Smooth polynomial interpolation for point-to-point trajectories with vibration avoidance

Type
Journal Article
Year of Publication
2015
Authors
Burak Sencer
Kosuke Ishizaki
IECON 2015 . 41 Society
Date Published
Jan. 1, 2015
Abstract

This paper presents a novel smooth polynomial trajectory generation technique for machine tools and high-speed motion systems. A major source of vibrations in fast moving high performance production machines are the inertial vibrations that are mainly excited due to frequency content of the reference command generator, so called the trajectory generator. In general practice, those inertial vibrations are avoided within the controller architecture through notch filtering. Or, input-shaping methods may be utilized to attenuate certain frequency components of interpolated reference trajectory and thus avoid exciting structural modes. Instead of employing those post-filtering techniques, this paper introduces a direct trajectory generation technique with a shaped frequency content to minimize residual vibrations. The time stamped displacement profile is defined as a 9th order polynomial. Profile parameters are determined through an optimization procedure where the objective function is defined as the total frequency energy of the reference acceleration profile measured in a predetermined frequency band.
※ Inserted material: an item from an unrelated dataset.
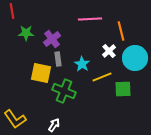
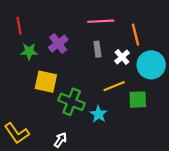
red line: (12, 11) -> (19, 26), moved
green star: (26, 33) -> (29, 51), moved
gray rectangle: (58, 59) -> (97, 49), moved
cyan star: (82, 64) -> (99, 114), moved

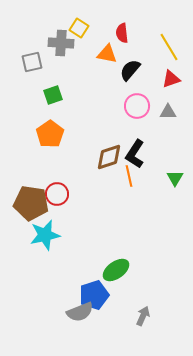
Given the position, velocity and acceleration boundary conditions of the desired motion profile, trajectory parameters are calculated analytically by solving the quadratic programming problem. Effectiveness of the proposed trajectory generation technique is evaluated through comparison against the well-know minimum jerk trajectories. Both, simulation studies and experimental tracking test are performed on a flexible X-Y motion drive system following point-to-point trajectories.